----- Supplied information -----
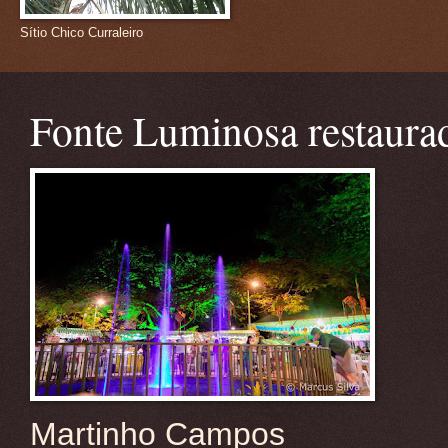
Sítio Chico Curraleiro
Fonte Luminosa restaura
Martinho Campos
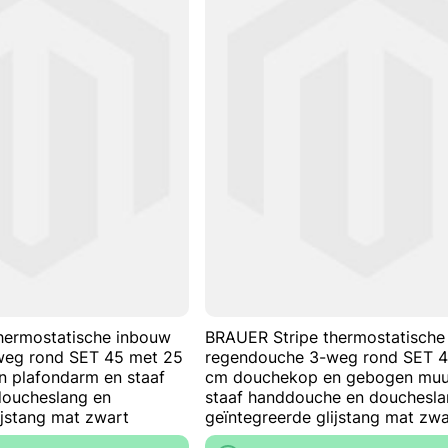
TOE
TOEVOEGEN
AAN
OM
VERLANGLIJST
TE
VERGELIJKEN
hermostatische inbouw
BRAUER Stripe thermostatische
weg rond SET 45 met 25
regendouche 3-weg rond SET 
 plafondarm en staaf
cm douchekop en gebogen muu
oucheslang en
staaf handdouche en douchesla
ijstang mat zwart
geïntegreerde glijstang mat zwa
-----
* Task item
In the entries above, find each line with the string "staaf" and copy it.

* Your solution
 plafondarm en staaf
staaf handdouche en douchesla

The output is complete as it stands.